EXPLORE O MATERIAL:
[A] Liste as pessoas cujas falas aparecem entre aspas no texto sobre o acarajé rosa.
[B] Transcreva do texto sobre o acarajé rosa o trecho que começa em "Após o lançamento, o acarajé" e termina em "Rita dos Santos.".

TEXTO DE ESTUDO:
-- -- --
Virou bagunça

Após o lançamento, o acarajé foi alvo de críticas. A Associação Nacional das Baianas de Acarajé (ABAM) foi uma das entidades que considerou o quitute rosa um desrespeito a tradição das baianas e a cultura negra.

“Vamos respeitar o que é nosso, vamos respeitar um patrimônio que é nacional. É uma brincadeira de mau gosto que não deveria ter sido feita”, disse a presidente da entidade, Rita dos Santos.

Assim como a presidente da ABAM, o antropólogo Vilson Caetano também é contra o quitute cor de rosa.

“Não se brinca com símbolos indenitários e o acarajé é um dos símbolos indenitários da comunidade mais negra fora do continente africano”, afirmou.

Para Adriana, a mudança de cor do bolinho não interferiu na qualidade do produto. Ela pediu desculpas para quem se incomodou com a invenção e afirmou que sempre tenta inovar porque ela e a família dependem da venda dos quitutes.

“É uma brincadeira pelo estreia do filme. Só vamos fazer essa semana. De forma nenhuma isso afeta as tradições. Eu gosto de inovar. Sempre prezo pela qualidade e em como levar meu produto até eles (clientes)”, contou.

Drica vende acarajé e abará há 15 anos no subúrbio de Salvador e é conhecida por sempre usar o “diferencial” nas suas vendas. Há seis anos ela se tornou conhecida na região por vender acarajé e abará na barca de sushi. Agora é a vez do acarajé da Barbie.
-- -- --
INFORMAÇÕES EXTRAÍDAS:
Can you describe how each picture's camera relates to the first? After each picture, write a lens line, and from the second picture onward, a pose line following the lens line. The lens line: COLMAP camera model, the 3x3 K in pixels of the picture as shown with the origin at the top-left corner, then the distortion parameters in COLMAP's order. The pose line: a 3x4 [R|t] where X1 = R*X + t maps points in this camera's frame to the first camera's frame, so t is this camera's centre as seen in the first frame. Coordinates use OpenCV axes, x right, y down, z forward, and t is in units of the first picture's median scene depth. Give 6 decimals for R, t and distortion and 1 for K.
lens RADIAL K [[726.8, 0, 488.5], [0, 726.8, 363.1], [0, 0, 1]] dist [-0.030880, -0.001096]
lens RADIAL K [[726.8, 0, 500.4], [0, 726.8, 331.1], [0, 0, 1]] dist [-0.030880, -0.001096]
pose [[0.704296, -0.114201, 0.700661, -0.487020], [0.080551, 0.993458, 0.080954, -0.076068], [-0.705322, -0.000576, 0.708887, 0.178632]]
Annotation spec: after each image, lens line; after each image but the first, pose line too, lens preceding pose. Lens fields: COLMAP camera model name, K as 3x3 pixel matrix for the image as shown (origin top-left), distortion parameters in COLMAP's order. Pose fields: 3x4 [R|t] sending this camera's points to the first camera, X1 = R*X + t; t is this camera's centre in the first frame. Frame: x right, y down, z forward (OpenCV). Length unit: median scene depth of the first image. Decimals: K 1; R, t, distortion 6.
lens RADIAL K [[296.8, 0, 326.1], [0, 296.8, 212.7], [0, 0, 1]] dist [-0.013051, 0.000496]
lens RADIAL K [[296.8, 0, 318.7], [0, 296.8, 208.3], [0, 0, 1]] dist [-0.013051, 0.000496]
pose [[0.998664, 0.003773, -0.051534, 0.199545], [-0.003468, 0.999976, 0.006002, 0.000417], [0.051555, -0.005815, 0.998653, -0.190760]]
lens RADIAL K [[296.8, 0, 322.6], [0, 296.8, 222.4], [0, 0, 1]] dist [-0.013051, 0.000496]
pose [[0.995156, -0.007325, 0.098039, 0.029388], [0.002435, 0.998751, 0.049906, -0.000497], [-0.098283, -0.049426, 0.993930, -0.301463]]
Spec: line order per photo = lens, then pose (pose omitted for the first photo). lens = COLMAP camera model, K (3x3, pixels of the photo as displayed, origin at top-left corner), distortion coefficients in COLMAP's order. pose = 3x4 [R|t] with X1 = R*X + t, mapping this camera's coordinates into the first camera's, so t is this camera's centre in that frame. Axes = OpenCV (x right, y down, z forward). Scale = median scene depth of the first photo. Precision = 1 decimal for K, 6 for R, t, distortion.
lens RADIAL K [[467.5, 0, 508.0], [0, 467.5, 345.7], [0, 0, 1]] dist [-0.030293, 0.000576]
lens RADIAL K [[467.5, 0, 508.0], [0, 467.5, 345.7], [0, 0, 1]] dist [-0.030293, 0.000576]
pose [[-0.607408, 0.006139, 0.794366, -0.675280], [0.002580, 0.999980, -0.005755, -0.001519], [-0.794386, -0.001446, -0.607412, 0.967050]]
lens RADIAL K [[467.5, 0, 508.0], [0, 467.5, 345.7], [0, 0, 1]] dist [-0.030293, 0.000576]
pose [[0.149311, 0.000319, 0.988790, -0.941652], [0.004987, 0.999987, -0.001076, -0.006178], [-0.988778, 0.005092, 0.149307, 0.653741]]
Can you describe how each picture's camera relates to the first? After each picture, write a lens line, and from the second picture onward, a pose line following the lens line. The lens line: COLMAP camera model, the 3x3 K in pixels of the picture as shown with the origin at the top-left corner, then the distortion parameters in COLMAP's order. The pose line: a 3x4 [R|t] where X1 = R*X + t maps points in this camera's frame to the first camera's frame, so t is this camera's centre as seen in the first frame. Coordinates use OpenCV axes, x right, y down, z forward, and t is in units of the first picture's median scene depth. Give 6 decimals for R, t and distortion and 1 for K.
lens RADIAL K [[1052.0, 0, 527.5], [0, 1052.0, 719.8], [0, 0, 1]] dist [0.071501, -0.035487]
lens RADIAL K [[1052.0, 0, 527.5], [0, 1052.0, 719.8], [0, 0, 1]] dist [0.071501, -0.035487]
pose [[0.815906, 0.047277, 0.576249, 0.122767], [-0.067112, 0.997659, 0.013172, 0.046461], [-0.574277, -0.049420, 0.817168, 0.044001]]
-- -- --
SOLUÇÕES DAS TAREFAS:
[A]
- Rita dos Santos, presidente da Associação Nacional das Baianas de Acarajé (ABAM)
- Vilson Caetano, antropólogo
- Adriana

[B]
Após o lançamento, o acarajé foi alvo de críticas. A Associação Nacional das Baianas de Acarajé (ABAM) foi uma das entidades que considerou o quitute rosa um desrespeito a tradição das baianas e a cultura negra.

“Vamos respeitar o que é nosso, vamos respeitar um patrimônio que é nacional. É uma brincadeira de mau gosto que não deveria ter sido feita”, disse a presidente da entidade, Rita dos Santos.